■ ТЕКСТ:
------------------------------------------------------------
Фейсбук сельского священника. #неудобное кино #книги #спектакли
Шрифт:
Итак, режиссер хотел максимально приблизить свое кино к реальности, и, как всякий подлинный реализм, оно получилось глубоко метафоричным. «Реализмом в высшем смысле», ярким представителем которого был Ф. Достоевский, пронизана вся русская литература XIX века, а в российском кино такой «реалист», конечно, А. Тарковский, рядом с которым и начинался творческий путь
Вот как об этом реализме пишет исследователь творчества Ф. Достоевского К. Степанян: «Метафизическая реальность, именно реальность, просвечивает сквозь происходящее; люди живут в мире, центром которого является Бог, и в котором реально, бытийственно (а не символически) присутствуют Христос и Богородица, апостолы и святые, духовные силы различных уровней» [10] .
10
Степанян К. Человек в свете «реализма в высшем смысле»: теодицея и антропология Достоевского // Достоевский и мировая культура, 2003, № 17. С. 45.
------------------------------------------------------------
■ ИСХОДНЫЕ ДАННЫЕ:

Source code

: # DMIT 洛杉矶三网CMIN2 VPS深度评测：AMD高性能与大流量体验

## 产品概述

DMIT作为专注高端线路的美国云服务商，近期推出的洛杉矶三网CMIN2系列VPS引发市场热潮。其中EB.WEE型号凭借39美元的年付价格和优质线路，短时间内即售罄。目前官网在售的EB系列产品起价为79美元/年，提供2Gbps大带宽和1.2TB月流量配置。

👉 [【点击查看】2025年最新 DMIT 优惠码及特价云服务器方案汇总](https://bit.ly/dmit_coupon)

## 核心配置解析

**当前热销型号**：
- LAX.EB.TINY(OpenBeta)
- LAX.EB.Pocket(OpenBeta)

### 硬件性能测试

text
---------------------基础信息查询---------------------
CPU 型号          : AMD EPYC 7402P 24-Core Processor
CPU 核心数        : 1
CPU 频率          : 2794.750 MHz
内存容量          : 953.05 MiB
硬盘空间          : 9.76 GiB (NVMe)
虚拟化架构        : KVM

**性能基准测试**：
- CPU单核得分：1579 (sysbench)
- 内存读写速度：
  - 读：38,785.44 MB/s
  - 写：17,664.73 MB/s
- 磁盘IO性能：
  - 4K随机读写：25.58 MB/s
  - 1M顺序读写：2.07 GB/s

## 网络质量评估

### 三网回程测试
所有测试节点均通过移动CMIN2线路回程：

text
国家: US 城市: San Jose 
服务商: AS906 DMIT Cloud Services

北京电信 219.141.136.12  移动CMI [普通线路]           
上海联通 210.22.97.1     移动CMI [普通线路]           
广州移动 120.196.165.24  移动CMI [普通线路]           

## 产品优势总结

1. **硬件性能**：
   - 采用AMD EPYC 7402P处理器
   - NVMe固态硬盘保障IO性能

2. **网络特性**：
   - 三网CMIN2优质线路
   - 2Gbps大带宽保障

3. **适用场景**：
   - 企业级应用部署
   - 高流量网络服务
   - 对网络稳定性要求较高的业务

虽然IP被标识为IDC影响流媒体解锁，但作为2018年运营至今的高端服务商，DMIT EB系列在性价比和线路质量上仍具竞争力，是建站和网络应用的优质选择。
------------------------------------------------------------
■ ЗАДАНИЯ:
1. Кто в тексте о реализме назван таким «реалистом» в российском кино?
2. Кратко перескажите абзац текста о реализме, начинающийся словами «Вот как об этом реализме», сохранив его главные факты.
3. Продолжите текст о реализме в кино после его последнего абзаца.
Данные взяты из другого источника.

■ ОТВЕТЫ К ЗАДАНИЯМ:
1. А. Тарковский.

2. По словам К. Степаняна, исследователя творчества Ф. Достоевского, в таком реализме сквозь происходящее просвечивает метафизическая реальность. Люди живут в мире, в центре которого Бог. В этом мире реально, а не символически, присутствуют Христос, Богородица, апостолы, святые и духовные силы различных уровней.

3.
А вот что пишет уже сам Достоевский в подготовительных материалах к роману «Бесы»: «Вся действительность не исчерпывается насущным, ибо огромною своею частию заключается в нем в виде еще подспудного, невысказанного будущего Слова. Изредка являются пророки, которые угадывают и высказывают это цельное Слово. Шекспир – это пророк, посланный Богом, чтобы возвестить нам тайну о человеке, душе человеческой» [11] . Отметим, кстати, что в финале картины на экране возникают слова сына неаполитанского короля Фердинанда из шекспировской «Бури»: «Откуда эта музыка? С небес? Или с земли? Теперь она умолкла».
11
Достоевский Ф. М. Полное собрание сочинений: В 30 т. Л., 1972–1990. Т. 11. С. 237.
Именно ответы на эти вопросы (а есть ли музыка? умеем ли мы ее слышать? откуда она? кто дирижер невидимого оркестра?) выстраивают те координаты, в которых проходит несколько дней жизни вполне реального почтальона Алексея Тряпицына из деревни Костицыно, что на Кенозере. Тем самым режиссер, который вообще в своем творчестве склонен к эпической форме (вспомним «Сибириаду», «Одиссею»), недвусмысленно намекает нам, что говорить он хочет не столько об умирающей или о неумирающей русской деревне, сколько о «тайне человека, о человеческой душе».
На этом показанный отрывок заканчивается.